• Work task: Could you write out the records below exactly, without omitting a line?

• Data provided:
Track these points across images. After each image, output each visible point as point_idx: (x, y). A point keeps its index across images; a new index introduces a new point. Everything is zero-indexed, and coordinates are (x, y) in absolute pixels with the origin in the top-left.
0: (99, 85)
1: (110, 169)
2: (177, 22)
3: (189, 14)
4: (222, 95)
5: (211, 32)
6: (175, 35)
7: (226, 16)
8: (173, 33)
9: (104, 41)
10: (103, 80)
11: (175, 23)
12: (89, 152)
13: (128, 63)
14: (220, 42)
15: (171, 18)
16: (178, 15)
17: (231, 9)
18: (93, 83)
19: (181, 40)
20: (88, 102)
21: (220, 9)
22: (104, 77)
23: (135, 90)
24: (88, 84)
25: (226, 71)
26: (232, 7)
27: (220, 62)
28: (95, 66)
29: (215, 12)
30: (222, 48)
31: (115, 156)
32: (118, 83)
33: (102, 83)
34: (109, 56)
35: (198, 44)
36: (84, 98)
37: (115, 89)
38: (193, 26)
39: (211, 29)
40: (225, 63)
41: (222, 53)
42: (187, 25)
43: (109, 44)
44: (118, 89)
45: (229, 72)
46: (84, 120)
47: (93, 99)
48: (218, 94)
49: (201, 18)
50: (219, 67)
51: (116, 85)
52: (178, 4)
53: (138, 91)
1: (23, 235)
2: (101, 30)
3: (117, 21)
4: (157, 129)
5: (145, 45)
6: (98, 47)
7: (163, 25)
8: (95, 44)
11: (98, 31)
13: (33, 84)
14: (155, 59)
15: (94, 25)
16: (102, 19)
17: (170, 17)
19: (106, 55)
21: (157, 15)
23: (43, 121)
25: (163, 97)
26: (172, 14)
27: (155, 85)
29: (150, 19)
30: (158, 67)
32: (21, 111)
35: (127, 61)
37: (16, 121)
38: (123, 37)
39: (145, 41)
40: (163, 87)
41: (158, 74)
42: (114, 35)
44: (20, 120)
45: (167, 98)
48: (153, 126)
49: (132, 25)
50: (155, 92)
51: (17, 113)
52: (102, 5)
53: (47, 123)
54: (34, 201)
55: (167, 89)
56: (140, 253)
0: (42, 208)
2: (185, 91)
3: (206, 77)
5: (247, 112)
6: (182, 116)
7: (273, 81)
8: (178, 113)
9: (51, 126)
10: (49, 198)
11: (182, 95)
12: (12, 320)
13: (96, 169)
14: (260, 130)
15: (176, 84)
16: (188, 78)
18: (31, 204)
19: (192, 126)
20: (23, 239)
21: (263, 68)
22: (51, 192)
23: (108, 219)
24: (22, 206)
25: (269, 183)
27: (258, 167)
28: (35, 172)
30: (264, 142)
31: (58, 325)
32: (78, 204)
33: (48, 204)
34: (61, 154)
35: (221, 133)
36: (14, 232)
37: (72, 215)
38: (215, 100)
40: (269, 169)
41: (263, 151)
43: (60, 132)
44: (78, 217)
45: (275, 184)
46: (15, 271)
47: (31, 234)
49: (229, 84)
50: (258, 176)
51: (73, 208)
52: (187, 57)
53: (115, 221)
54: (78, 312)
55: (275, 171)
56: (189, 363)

• Output of the task:
Track these points across images. After each image, output each visible point as point_idx: (x, y). A point keeps its index across images; a new index introduces a new point. Everything is zero-indexed, and coordinates are (x, y) in absolute pixels with the origin in the top-left.
0: (99, 85)
1: (110, 169)
2: (177, 22)
3: (189, 14)
4: (222, 95)
5: (211, 32)
6: (175, 35)
7: (226, 16)
8: (173, 33)
9: (104, 41)
10: (103, 80)
11: (175, 23)
12: (89, 152)
13: (128, 63)
14: (220, 42)
15: (171, 18)
16: (178, 15)
17: (231, 9)
18: (93, 83)
19: (181, 40)
20: (88, 102)
21: (220, 9)
22: (104, 77)
23: (135, 90)
24: (88, 84)
25: (226, 71)
26: (232, 7)
27: (220, 62)
28: (95, 66)
29: (215, 12)
30: (222, 48)
31: (115, 156)
32: (118, 83)
33: (102, 83)
34: (109, 56)
35: (198, 44)
36: (84, 98)
37: (115, 89)
38: (193, 26)
39: (211, 29)
40: (225, 63)
41: (222, 53)
42: (187, 25)
43: (109, 44)
44: (118, 89)
45: (229, 72)
46: (84, 120)
47: (93, 99)
48: (218, 94)
49: (201, 18)
50: (219, 67)
51: (116, 85)
52: (178, 4)
53: (138, 91)
1: (23, 235)
2: (101, 30)
3: (117, 21)
4: (157, 129)
5: (145, 45)
6: (98, 47)
7: (163, 25)
8: (95, 44)
11: (98, 31)
13: (33, 84)
14: (155, 59)
15: (94, 25)
16: (102, 19)
17: (170, 17)
19: (106, 55)
21: (157, 15)
23: (43, 121)
25: (163, 97)
26: (172, 14)
27: (155, 85)
29: (150, 19)
30: (158, 67)
32: (21, 111)
35: (127, 61)
37: (16, 121)
38: (123, 37)
39: (145, 41)
40: (163, 87)
41: (158, 74)
42: (114, 35)
44: (20, 120)
45: (167, 98)
48: (153, 126)
49: (132, 25)
50: (155, 92)
51: (17, 113)
52: (102, 5)
53: (47, 123)
54: (34, 201)
55: (167, 89)
56: (140, 253)
0: (42, 208)
2: (185, 91)
3: (206, 77)
5: (247, 112)
6: (182, 116)
7: (273, 81)
8: (178, 113)
9: (51, 126)
10: (49, 198)
11: (182, 95)
12: (12, 320)
13: (96, 169)
14: (260, 130)
15: (176, 84)
16: (188, 78)
18: (31, 204)
19: (192, 126)
20: (23, 239)
21: (263, 68)
22: (51, 192)
23: (108, 219)
24: (22, 206)
25: (269, 183)
27: (258, 167)
28: (35, 172)
30: (264, 142)
31: (58, 325)
32: (78, 204)
33: (48, 204)
34: (61, 154)
35: (221, 133)
36: (14, 232)
37: (72, 215)
38: (215, 100)
40: (269, 169)
41: (263, 151)
43: (60, 132)
44: (78, 217)
45: (275, 184)
46: (15, 271)
47: (31, 234)
49: (229, 84)
50: (258, 176)
51: (73, 208)
52: (187, 57)
53: (115, 221)
54: (78, 312)
55: (275, 171)
56: (189, 363)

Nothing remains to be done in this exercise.